**Work order**
Please copy out the stretch from the start of the records through the line that contains "clear, grace-filled path", including both ends, and nothing else.

Items from a data source

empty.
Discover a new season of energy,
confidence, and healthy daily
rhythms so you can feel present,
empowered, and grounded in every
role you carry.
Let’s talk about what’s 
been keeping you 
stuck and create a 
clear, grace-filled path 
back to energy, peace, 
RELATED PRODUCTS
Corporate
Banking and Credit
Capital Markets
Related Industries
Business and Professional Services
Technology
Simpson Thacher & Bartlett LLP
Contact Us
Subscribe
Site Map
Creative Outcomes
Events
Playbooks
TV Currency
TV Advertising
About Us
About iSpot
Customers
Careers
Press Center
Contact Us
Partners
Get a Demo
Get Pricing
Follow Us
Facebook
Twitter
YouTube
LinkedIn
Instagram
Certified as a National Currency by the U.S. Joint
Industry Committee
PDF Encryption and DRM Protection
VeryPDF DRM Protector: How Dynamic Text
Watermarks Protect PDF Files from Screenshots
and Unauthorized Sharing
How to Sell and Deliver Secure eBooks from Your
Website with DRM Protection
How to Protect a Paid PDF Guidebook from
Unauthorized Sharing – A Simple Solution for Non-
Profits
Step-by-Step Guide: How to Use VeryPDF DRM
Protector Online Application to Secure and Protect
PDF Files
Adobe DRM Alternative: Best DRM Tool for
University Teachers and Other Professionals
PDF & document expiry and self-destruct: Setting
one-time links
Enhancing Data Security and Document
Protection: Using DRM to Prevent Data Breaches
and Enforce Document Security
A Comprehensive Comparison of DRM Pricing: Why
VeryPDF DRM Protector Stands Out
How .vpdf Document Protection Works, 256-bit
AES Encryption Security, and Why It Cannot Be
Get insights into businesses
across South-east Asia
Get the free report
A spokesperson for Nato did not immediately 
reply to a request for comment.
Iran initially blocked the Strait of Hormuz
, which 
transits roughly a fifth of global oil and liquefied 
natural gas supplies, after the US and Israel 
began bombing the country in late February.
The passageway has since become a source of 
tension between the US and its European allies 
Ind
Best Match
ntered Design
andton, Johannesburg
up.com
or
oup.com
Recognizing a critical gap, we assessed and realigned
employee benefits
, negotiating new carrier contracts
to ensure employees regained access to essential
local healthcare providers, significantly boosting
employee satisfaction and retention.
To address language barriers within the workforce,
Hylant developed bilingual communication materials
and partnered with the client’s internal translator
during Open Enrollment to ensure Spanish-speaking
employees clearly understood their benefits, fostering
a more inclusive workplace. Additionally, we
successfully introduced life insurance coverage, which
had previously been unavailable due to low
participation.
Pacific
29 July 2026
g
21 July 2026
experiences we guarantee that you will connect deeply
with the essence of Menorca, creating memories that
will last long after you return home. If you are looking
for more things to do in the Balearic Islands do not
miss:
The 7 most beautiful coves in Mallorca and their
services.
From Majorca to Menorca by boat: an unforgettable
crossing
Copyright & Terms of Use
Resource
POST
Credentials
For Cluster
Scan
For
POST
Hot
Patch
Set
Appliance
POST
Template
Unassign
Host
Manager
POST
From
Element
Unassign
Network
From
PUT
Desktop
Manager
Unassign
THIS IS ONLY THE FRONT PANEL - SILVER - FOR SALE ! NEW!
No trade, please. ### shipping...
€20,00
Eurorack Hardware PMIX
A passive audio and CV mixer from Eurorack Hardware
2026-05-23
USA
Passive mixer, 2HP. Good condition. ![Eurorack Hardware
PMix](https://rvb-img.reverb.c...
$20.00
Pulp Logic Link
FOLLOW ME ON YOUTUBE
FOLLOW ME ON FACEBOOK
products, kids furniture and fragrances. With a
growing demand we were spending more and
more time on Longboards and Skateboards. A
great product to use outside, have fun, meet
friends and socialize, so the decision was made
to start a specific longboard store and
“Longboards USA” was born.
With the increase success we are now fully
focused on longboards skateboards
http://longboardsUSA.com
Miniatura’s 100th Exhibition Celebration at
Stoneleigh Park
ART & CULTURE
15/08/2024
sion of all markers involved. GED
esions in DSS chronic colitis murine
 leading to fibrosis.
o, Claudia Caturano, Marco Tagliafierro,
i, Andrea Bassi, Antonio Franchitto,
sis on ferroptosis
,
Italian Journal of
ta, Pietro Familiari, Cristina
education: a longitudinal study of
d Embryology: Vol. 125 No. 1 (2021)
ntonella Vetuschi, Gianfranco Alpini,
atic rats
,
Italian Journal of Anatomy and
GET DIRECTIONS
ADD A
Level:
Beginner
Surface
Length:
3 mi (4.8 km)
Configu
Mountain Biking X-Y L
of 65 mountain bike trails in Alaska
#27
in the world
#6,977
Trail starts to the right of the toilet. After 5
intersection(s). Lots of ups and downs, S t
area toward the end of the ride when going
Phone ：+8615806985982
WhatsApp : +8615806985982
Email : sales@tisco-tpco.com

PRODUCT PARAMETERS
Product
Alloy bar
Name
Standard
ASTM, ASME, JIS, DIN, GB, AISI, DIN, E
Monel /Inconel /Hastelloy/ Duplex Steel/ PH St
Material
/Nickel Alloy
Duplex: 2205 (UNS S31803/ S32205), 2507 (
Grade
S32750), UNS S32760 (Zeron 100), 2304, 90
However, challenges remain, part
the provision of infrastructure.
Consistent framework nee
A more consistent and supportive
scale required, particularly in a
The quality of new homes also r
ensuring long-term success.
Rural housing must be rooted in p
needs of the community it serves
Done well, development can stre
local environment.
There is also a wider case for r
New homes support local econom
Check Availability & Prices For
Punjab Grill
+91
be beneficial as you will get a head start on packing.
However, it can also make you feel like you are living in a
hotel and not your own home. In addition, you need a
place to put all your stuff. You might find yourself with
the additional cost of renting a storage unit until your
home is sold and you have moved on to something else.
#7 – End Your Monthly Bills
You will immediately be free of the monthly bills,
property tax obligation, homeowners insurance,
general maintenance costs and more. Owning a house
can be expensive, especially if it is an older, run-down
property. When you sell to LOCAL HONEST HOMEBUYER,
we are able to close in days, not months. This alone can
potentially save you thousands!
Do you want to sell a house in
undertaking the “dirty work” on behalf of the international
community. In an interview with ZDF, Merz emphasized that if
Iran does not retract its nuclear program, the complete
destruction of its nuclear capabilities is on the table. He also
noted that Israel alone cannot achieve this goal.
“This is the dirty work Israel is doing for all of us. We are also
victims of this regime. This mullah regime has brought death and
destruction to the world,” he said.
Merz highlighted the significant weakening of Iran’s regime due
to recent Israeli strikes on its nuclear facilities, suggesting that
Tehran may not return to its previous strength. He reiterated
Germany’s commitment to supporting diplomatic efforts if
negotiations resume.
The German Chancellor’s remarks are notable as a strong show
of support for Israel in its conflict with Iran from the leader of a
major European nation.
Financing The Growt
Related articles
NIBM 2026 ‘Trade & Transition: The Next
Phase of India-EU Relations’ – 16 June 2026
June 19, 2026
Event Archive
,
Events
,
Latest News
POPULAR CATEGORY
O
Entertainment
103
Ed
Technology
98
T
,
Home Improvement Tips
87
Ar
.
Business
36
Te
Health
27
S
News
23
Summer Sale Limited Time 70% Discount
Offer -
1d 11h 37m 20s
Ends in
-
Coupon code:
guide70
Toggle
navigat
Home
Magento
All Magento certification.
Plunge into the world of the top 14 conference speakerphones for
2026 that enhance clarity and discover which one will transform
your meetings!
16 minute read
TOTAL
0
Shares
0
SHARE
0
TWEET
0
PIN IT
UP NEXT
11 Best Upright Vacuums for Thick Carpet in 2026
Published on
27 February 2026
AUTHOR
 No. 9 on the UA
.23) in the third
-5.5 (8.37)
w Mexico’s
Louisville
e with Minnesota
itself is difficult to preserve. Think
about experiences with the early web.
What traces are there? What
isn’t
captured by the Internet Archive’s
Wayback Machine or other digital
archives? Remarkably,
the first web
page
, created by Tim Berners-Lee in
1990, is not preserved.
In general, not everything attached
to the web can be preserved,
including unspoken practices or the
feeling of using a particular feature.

**Exercise output**
empty.
Discover a new season of energy,
confidence, and healthy daily
rhythms so you can feel present,
empowered, and grounded in every
role you carry.
Let’s talk about what’s 
been keeping you 
stuck and create a 
clear, grace-filled path 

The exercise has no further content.